According to the daily survey by Cepea (Center for Advanced Studies in Applied Economics, from USP), soybean prices in the Brazilian physical market closed on Monday (16.03) with average prices of soybeans in Brazilian ports on wheels for export rising 1.08% in ports, for an average of R$ 93.18 (compared to R$ 92.18 the previous day). As a result, the accumulated gain in ports increased to 3.86% in the month.
“The new rise in the North American currency, which exceeded R$ 5.00/US$, kept the Brazilian product very competitive and profitable, with prices partially recovering last Friday's losses, according to Cepea research”, points out the T&F Agroeconomic Consulting.
In the interior of the country, the increase was slightly lower, from 0.50%, to R$ 86.32/bag (compared to R$ 85.89/bag the previous day). With this, the accumulated gain in the interior increased to 4.11%.
CHINA
Still according to T&F, Chinese demand was silent despite the improvement in crush margins: “But sellers have pulled back as they expect premiums to be higher in the physical market due to growing concerns around the spread of coronavirus in the Brazil. Four different traders expected Brazilian soybean premiums to rise sharply following Brazilian President Jair Bolsonaro's testing for the virus, which was found to be negative.”

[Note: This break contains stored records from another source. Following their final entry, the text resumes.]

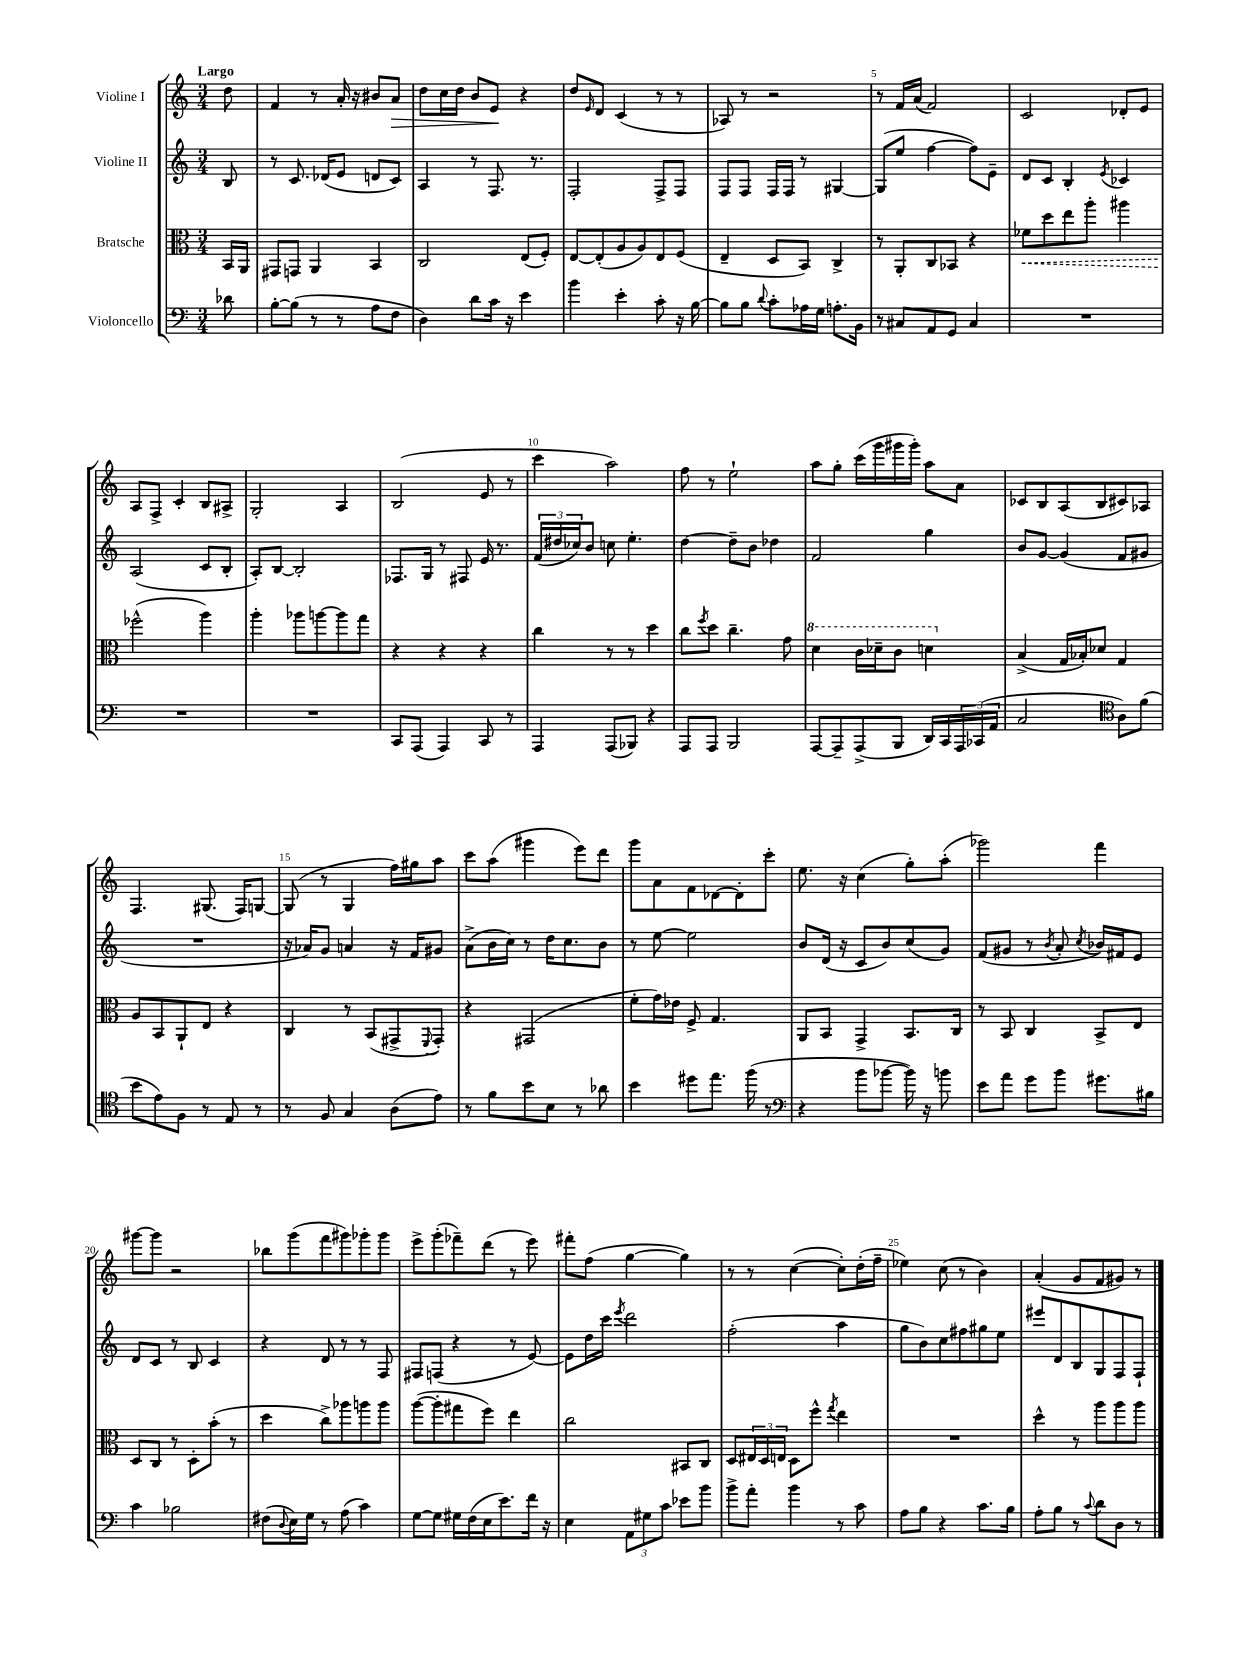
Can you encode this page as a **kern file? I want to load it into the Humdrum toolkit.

**kern	**kern	**kern	**kern
*staff4	*staff3	*staff2	*staff1
*clefF4	*clefC3	*clefG2	*clefG2
*k[]	*k[]	*k[]	*k[]
*M3/4	*M3/4	*M3/4	*M3/4
8d-	16BB	8B	8dd
.	16AA	.	.
=	=	=	=
[8B'	8GG#	8r	4f
(8B]	8GG	8.c	.
8r	4AA	.	8r
.	.	(16d-	.
8r	.	8e	16a'
.	.	.	16r
8A	4BB	8d	8b#
8F	.	8c)	8a
=	=	=	=
4D)	2C	4A	8dd
.	.	.	16cc
.	.	.	16dd
8d	.	8r	8b
16c	.	8.F	8e
16r	.	.	.
4e	(8E	.	4r
.	.	8.r	.
.	8F')	.	.
=	=	=	=
4b	[8E	2F'	8dd
.	.	.	16qqe
.	(8E']	.	8d
4e'	8A	.	(4c
.	8A)	.	.
8c'	8E	8F^	8r
16r	(8F	8F	8r
[16B	.	.	.
=	=	=	=
8B]	4E~	8F	8A-)
8B	.	8F	8r
8qqd	.	.	.
8c'	8D	16F	2r
.	.	16F	.
16A-	8BB)	8r	.
16G	.	.	.
8.A'	4C^	[4G#	.
16BB	.	.	.
=	=	=	=
8r	8r	(8G#]	8r
8C#	8AA'	8ee	16f
.	.	.	(16a
8AA	8C	[4ff	2f)
8GG	8BB-	.	.
4C#	4r	8ff])	.
.	.	8e~	.
=	=	=	=
2.r	8f-	8d	2c
.	8dd	8c	.
.	8ee	4B'	.
.	8aa'	.	.
.	.	8qe	.
.	4aa#	4c-	8d-'
.	.	.	8e
=	=	=	=
2.r	(2ff-^^	(2A	8A
.	.	.	8F^
.	.	.	4c'
.	4aa)	8c	8B
.	.	8B'	8A#^
=	=	=	=
2.r	4aa'	8A')	2G'
.	.	[8B	.
.	8aa-	2B']	.
.	[8aa	.	.
.	8aa]	.	4A
.	8gg	.	.
=	=	=	=
8CC	4r	8.F-	(2B
(8AAA	.	.	.
.	.	16G	.
4AAA)	4r	8r	.
.	.	8F#	.
8CC	4r	16e	8e
.	.	8.r	.
8r	.	.	8r
=	=	=	=
4AAA	4cc	(24f	4ccc
.	.	24dd#	.
.	.	24cc-)	.
.	.	8b	.
(8AAA	8r	8cc	2aa)
8BBB-)	8r	4.ee'	.
4r	4dd	.	.
=	=	=	=
8AAA	8cc	[4dd	8ff
.	8qff	.	.
8AAA	8dd	.	8r
2BBB	4.cc~	8dd~]	2ee`
.	.	8b	.
.	.	4dd-	.
.	8g	.	.
=	=	=	=
[8AAA	4dd	2f	8aa
8AAA~]	.	.	8gg'
(8AAA^	16cc	.	(16ccc
.	16dd-~	.	16ggg
8BBB	8cc	.	16ggg#
.	.	.	16ggg#')
16DD)	4dd	4gg	8aa
16CC	.	.	.
24AAA	.	.	8a
(24CC-	.	.	.
24AA	.	.	.
=	=	=	=
2C	(4B^	8b	8c-
.	.	[8g	8B
.	16G	(4g]	(8A
.	16B-')	.	.
.	8d-	.	8B
*clefC4	*	*	*
8A)	4G	8f	8c#)
(8f	.	8g#	8A-
=	=	=	=
8b	8A	2.r	4.F
8e)	8BB	.	.
8F	8AA`	.	.
8r	8E	.	(8.G#
8E	4r	.	.
.	.	.	16F)
8r	.	.	[8G
=	=	=	=
8r	4C	16r	(8G]
.	.	16a-)	.
8F	.	8g	8r
4G	8r	4a	4G
.	(8BB	.	.
(8A	8GG#^	16r	16ff)
.	.	16f	16gg#
.	8qqFF	.	.
8e)	8GG#')	8g#	8aa
=	=	=	=
8r	4r	(8a^	8ccc
8f	.	16b	(8aa
.	.	16cc)	.
8b	(2GG#	8r	4ggg#
8B	.	16dd	.
.	.	8.cc	.
8r	.	.	8eee)
8a-	.	8b	8ddd
=	=	=	=
4b	8f'	8r	8ggg
.	16g)	[8ee	8a
.	16e-	.	.
8dd#	8F^	2ee]	8f
8.ee	4.G	.	[8d-
.	.	.	8d-']
(16ff	.	.	.
8r	.	.	8ccc'
=	=	=	=
*clefF4	*	*	*
4r	8AA	8b	8.ee
.	8BB	(16d	.
.	.	16r	16r
8b	4GG^	8c	(4cc
[8b-	.	8b)	.
16b-])	8.BB	(8cc	8gg')
16r	.	.	.
8b	.	8g)	(8aa'
.	16C	.	.
=	=	=	=
8e	8r	(8f	2ggg-)
8a	8BB	8g#	.
8g	4C	8r	.
.	.	8qb	.
8b	.	8a'	.
.	.	8qcc	.
8.g#	8BB^	16b-)	4fff
.	.	16f#	.
.	8E	8e	.
16B#	.	.	.
=	=	=	=
4c	8D	8d	[8ggg#
.	8C	8c	8ggg#]
2B-	8r	8r	2r
.	8D'	8B	.
.	(8b'	4c	.
.	8r	.	.
=	=	=	=
(8F#	4dd	4r	8bb-
8qqD	.	.	.
16E)	.	.	(8ggg
16G	.	.	.
8r	8cc^)	8d	8fff
(8A	8aa-	8r	8ggg#)
4c)	8aa	8r	8ggg-'
.	8aa	8F	8ggg-
=	=	=	=
[8G	([8aa	8F#	8eee^
8G]	8aa']	(8F	(8ggg'
16G#	8gg#	4r	8fff-~)
(16F	.	.	.
16E	8ff)	.	(8ddd
8.e)	.	.	.
.	4ee	8r	8r
16f	.	[8e)	8eee)
16r	.	.	.
=	=	=	=
4E	2cc	8e]	8fff#'
.	.	16dd	(8ff
.	.	16ccc	.
.	.	8qeee	.
12AA	.	2ddd	[4gg
12G#	.	.	.
12c	.	.	.
8e-	8BB#	.	4gg])
8b	8C	.	.
=	=	=	=
8b^	8D	(2ff'	8r
8a'	24E#	.	8r
.	24D	.	.
.	24E	.	.
4b	8D	.	([4cc
.	8ff^^	.	.
.	8qgg	.	.
8r	4ee	4aa	8cc'])
8c	.	.	(16dd'
.	.	.	16ff~
=	=	=	=
8A	2.r	8gg	4ee-)
8B	.	8b)	.
4r	.	8cc	(8cc
.	.	8ff#	8r
8.c	.	8gg#	4b)
.	.	8ee	.
16B	.	.	.
=	=	=	=
8A'	4dd^^	8eee#	(4a'
8B	.	8d	.
8r	8r	8B	8g
8qqc	.	.	.
8d	8aa	8G	8f
8D	8aa	8F	8g#)
8r	8aa	8F`	8r
==	==	==	==
*-	*-	*-	*-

FOB premiums in Brazilian ports increased 7 cents for April, 19 cents for May, decreased 3 cents for June, but increased 5 cents for July and decreased 3 cents for August. The Paper market in Paranaguá was once again very busy, with deals for April at 50K (8 more than the previous day), May at 60K (15 more), June at 60N, June/July at 60N and March 2021 at 25H . CIF premiums for Brazilian soybeans in the Chinese port of Dallian fell 4 cents for April, 3 for May, but rose 12 cents for June and 24 cents for July.